I then decided maybe I could go to the Lazienki Park. I walked up to the bus stop and got in line. I did not have very many coins but I thought I would try to buy a ticket from the driver. Or I was even able to buy my ticket the driver had already started therefore I just decided to buy it at the next stop. The driver did not understand English but held up the ticket that he thought I wanted and I told him yes that’s what I needed.

Lazeinki Park is a nice Urban Park which probably would have been better had it not it been overcast. There’s a big statue of Chopin at one of the entrances which I took a few pictures of.

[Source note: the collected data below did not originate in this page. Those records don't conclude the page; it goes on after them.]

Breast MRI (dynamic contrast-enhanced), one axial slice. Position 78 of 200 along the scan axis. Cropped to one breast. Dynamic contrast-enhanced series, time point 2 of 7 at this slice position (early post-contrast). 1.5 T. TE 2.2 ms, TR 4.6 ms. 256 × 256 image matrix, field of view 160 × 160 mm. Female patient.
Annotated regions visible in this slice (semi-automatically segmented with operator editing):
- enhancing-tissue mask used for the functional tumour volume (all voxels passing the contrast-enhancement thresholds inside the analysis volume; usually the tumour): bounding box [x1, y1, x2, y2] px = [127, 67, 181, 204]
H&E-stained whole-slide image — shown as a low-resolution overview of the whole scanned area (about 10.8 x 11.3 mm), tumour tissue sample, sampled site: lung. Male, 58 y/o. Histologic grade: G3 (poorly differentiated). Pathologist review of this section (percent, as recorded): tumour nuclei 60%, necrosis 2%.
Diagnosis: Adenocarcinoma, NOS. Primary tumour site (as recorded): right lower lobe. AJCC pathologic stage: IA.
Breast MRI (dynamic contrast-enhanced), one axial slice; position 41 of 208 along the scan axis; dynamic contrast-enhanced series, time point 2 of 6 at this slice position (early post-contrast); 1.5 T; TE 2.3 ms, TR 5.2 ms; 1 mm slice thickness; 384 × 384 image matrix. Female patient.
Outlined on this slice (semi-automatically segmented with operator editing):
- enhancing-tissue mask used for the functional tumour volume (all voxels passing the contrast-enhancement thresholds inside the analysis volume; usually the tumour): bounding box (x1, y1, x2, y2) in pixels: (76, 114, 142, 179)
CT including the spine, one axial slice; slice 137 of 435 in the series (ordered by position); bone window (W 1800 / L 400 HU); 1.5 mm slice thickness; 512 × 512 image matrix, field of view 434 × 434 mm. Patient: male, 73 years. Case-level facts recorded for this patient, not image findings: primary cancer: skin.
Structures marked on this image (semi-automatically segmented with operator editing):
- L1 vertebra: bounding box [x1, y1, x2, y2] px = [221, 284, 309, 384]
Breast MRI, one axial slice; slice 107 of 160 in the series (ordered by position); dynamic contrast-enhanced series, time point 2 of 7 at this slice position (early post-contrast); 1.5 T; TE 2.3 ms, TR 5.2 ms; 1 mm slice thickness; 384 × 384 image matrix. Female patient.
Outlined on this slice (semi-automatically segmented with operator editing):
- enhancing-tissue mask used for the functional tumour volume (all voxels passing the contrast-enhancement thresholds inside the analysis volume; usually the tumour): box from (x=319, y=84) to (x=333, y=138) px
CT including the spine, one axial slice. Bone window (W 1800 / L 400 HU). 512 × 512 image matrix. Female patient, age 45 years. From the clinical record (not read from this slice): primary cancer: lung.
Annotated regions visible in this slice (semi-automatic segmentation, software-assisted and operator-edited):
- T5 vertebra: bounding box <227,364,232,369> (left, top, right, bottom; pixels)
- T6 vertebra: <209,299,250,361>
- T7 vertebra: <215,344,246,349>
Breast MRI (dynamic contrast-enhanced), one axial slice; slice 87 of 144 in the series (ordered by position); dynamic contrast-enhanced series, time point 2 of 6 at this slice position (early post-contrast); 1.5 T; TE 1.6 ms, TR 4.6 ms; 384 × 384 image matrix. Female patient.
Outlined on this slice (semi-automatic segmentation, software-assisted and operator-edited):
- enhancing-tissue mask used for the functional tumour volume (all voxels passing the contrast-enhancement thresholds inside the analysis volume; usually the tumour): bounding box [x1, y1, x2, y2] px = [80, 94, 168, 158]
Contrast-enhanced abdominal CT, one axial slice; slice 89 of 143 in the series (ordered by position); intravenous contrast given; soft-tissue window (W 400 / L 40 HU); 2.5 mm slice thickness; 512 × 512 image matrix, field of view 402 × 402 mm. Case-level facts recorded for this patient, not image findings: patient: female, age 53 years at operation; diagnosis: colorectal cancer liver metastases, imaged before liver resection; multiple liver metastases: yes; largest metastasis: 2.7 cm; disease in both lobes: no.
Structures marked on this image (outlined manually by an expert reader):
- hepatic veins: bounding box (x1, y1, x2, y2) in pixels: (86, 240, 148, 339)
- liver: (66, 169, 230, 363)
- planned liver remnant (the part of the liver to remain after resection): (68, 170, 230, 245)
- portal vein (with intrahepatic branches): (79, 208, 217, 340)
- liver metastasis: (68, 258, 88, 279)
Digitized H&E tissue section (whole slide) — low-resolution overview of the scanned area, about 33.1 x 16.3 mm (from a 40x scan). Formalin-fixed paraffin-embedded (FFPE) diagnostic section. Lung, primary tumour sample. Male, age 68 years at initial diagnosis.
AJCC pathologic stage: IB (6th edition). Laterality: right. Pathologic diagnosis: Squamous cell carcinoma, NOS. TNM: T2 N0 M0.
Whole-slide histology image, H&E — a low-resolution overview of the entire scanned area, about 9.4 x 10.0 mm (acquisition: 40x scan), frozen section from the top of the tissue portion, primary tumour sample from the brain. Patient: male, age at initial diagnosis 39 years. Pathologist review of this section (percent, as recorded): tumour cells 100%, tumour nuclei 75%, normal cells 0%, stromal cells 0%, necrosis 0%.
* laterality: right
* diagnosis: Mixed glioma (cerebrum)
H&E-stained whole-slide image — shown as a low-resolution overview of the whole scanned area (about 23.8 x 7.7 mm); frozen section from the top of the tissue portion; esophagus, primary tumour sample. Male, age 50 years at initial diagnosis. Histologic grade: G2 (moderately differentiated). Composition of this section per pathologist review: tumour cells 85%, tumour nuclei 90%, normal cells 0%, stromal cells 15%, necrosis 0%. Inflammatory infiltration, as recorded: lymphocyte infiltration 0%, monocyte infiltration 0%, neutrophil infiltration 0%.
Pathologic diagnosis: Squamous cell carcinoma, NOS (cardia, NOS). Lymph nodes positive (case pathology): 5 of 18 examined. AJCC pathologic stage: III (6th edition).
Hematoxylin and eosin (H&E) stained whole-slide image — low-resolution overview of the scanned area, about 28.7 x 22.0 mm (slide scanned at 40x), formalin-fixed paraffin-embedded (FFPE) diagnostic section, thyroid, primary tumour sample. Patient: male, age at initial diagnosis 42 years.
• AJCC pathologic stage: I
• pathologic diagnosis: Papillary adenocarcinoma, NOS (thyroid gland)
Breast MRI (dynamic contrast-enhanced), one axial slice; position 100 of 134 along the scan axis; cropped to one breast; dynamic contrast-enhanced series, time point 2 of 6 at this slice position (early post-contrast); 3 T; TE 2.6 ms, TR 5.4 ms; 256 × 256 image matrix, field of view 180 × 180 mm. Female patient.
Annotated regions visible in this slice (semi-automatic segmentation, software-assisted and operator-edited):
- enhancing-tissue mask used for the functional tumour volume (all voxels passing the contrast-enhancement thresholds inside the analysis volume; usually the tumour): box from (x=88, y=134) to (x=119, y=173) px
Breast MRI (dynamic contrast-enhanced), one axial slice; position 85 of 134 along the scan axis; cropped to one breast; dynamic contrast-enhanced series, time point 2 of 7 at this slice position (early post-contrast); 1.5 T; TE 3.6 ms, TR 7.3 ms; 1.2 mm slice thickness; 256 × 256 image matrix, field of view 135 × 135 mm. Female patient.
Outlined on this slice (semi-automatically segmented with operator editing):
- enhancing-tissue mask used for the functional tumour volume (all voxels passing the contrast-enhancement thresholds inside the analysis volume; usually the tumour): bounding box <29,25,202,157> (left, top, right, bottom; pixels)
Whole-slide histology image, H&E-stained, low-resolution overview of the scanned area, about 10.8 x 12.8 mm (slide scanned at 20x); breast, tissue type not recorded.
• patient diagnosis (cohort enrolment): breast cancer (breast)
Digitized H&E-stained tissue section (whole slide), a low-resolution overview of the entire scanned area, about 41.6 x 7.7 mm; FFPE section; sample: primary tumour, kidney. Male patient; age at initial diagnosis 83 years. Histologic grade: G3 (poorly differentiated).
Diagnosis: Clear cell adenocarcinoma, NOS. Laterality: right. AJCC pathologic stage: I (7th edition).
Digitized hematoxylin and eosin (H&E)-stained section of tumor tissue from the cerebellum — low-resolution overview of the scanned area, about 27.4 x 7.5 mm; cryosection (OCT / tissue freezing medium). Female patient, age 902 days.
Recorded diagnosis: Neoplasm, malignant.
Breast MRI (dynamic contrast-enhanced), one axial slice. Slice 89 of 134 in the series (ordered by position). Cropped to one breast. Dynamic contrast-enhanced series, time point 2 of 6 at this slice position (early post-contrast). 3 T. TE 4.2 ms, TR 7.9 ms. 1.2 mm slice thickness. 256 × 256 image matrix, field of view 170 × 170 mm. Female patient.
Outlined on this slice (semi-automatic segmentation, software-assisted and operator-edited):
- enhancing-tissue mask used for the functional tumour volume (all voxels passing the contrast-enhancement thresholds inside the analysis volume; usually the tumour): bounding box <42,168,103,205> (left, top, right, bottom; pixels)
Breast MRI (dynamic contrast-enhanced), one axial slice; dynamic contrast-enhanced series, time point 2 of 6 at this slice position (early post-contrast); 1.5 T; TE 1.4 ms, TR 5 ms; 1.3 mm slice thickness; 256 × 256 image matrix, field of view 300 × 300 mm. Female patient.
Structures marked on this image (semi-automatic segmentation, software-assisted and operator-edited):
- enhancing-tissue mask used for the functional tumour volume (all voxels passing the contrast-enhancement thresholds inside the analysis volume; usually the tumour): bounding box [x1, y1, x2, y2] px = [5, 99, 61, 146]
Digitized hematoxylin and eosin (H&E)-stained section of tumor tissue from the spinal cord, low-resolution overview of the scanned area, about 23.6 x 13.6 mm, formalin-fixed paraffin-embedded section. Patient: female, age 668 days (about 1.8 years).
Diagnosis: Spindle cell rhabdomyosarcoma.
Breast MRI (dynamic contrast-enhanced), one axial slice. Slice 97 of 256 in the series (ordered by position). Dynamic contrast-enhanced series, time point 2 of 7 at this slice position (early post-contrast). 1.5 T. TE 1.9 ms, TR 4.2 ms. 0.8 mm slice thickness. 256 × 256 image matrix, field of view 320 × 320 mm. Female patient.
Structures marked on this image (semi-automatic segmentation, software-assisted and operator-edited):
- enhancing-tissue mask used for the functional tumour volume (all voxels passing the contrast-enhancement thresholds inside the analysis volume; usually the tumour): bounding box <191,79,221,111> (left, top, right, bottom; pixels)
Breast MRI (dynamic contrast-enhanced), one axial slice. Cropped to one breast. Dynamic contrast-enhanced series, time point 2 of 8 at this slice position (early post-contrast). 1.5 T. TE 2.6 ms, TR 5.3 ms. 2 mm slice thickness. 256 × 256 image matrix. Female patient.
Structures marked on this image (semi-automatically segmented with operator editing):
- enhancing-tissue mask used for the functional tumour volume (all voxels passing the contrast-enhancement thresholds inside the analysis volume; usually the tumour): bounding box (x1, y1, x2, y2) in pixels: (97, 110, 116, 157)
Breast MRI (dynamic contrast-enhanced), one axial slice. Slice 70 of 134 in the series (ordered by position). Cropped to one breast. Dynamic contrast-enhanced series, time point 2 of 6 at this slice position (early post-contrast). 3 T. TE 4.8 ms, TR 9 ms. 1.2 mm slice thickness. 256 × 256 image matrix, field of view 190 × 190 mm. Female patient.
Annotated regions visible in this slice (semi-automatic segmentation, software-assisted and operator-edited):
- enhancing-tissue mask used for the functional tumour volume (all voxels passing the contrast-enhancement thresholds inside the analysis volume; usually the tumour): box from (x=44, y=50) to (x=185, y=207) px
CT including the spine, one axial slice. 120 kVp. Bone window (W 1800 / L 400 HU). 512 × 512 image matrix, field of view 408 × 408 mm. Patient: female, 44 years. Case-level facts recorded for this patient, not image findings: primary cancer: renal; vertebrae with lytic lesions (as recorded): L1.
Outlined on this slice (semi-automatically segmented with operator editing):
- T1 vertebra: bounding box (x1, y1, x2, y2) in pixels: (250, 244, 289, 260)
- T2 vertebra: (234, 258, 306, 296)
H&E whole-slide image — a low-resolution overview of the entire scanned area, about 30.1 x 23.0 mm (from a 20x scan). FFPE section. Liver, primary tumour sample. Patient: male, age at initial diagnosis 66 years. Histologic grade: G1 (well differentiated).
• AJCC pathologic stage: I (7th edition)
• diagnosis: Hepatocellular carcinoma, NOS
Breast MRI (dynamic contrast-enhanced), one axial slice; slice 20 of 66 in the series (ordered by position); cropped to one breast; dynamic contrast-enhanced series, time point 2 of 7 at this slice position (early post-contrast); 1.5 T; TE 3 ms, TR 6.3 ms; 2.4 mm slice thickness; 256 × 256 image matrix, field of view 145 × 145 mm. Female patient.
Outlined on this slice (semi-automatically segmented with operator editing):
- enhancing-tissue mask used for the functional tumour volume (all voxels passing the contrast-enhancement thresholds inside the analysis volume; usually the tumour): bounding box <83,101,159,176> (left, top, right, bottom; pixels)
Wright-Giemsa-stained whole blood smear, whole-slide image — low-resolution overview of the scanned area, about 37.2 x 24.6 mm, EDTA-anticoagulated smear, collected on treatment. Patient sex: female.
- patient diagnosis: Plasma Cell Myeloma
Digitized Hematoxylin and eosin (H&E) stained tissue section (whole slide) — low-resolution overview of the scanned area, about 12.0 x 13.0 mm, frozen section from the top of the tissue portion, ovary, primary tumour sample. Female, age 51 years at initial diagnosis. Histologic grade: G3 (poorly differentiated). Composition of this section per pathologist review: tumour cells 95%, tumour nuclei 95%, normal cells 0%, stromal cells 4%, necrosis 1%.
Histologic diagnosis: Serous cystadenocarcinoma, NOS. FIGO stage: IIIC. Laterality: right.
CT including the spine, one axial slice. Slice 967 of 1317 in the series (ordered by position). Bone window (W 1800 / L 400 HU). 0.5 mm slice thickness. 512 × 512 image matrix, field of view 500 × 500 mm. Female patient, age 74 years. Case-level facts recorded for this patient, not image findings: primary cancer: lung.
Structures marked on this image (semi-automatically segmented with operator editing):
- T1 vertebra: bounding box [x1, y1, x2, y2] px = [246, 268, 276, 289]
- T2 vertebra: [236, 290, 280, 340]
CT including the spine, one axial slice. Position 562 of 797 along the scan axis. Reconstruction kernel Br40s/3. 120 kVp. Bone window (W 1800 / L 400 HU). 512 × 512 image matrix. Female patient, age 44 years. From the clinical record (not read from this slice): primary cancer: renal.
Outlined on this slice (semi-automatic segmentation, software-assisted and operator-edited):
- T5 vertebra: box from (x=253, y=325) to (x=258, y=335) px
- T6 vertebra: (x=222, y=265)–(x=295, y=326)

There’s also a house on an island in a lake which you can use Bridges to get to. There were statues and peacock around.

After I’d grown tired of the park I decided to try and head on back. The only problem was I had no Wi-Fi and could not access the internet to establish a route back. For the first time I was looking at a bus stop schedule and decided to try and ride it to where I thought I should get off at. Phone’s battery was running low and I know I did not get a decent charge from my battery backup the night before so I was stressed a little bit. I rode the bus up to a stop which I thought would be good to try to walk back to my hotel. As it turns out this was the stop for a good photo opportunity. That is Warszawa Powisle, a communist era train ticket booth which is been turned into a hipster Cafe with neon lights. It looked really needs and probably would have looked even better had it been at night rather than on a cloudy day. I took several pictures and then headed back. That area was somewhat of a shady area of town as there were some skateboarders and other people around who I wasn’t sure what actions they were doing. But I managed to get myself up away from the area under the overpass. 

It was sprinkling rain enough to wet my glasses whereas before it had only been misting. I’ll probably have some trouble tomorrow as rain is still in the forecast and I may need to buy an umbrella. For what it’s worth I made it to pizza tonight for supper. I bought the refill option for my drinks but I still had to tell the waitress to be sure to refill it. This time I did leave a tip. I had read that you should leave at least a 10% tip for waiters and waitresses in restaurants.

Tomorrow I have a big day. I’m going to try to see the Warsaw Uprising Museum, the royal castle, the Museum of neon, and the communist era PRL musuem and still get back in time to catch my train at 6 p.m.